Tribute to Humor
Conversations with
Carl Phillips & Aram Saroyan
Funny on paper isn’t easy. So much of humor relies on tone and timing, and all the nonverbal cues of the comedian’s trade. We received far more poems for this theme than for any other we’ve done–perhaps as many as 10,000 were submitted–but the Tribute to Humor is no longer than any of our other themed sections. After six months of reading, only 25 poems tickled us enough that we can call them funny. They deploy a number of strategies: Some use pacing and enjambment to mimic comedic timing. Others carefully craft a voice to conjure their own comedians. Some set up rhymes in order to subvert the rhyme’s expectation. Some leap wildly into the absurd. Some are funny stories, simply told. The only thing they have in common is that they kept us laughing through a long winter of editorial meetings, and we think they’ll keep you laughing, too.

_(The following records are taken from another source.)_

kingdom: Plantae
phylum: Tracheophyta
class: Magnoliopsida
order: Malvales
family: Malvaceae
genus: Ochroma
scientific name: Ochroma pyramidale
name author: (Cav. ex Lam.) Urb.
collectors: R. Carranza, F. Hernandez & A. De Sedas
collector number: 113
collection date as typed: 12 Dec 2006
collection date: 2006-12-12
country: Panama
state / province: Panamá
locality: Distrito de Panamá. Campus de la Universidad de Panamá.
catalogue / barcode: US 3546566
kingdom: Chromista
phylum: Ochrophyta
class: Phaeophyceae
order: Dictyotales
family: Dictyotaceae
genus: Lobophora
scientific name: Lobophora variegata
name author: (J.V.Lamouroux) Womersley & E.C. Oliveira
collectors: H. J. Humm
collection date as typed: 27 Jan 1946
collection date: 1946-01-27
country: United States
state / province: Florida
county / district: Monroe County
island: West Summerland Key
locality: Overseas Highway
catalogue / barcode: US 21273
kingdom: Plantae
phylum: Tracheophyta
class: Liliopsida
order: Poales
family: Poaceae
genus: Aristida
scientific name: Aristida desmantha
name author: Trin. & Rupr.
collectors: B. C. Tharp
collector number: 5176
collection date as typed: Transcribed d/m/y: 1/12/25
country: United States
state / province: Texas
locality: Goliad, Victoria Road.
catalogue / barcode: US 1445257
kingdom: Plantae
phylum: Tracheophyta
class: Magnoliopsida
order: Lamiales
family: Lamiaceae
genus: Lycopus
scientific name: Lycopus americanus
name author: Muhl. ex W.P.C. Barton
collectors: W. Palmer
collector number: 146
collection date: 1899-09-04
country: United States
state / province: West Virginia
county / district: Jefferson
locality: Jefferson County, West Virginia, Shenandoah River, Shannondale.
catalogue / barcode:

As always, the tribute is the focus of the issue, but not the totality of it. Rattle #33’s open section features the work of 38 poets, including a long narrative poem-noir by Tony Barnstone, with illustrations by the artist. Also, Alan Fox interviews Aram Saroyan and Carl Phillips, and in the back pages, our first-person contributor notes are almost as fun to read as the poems themselves.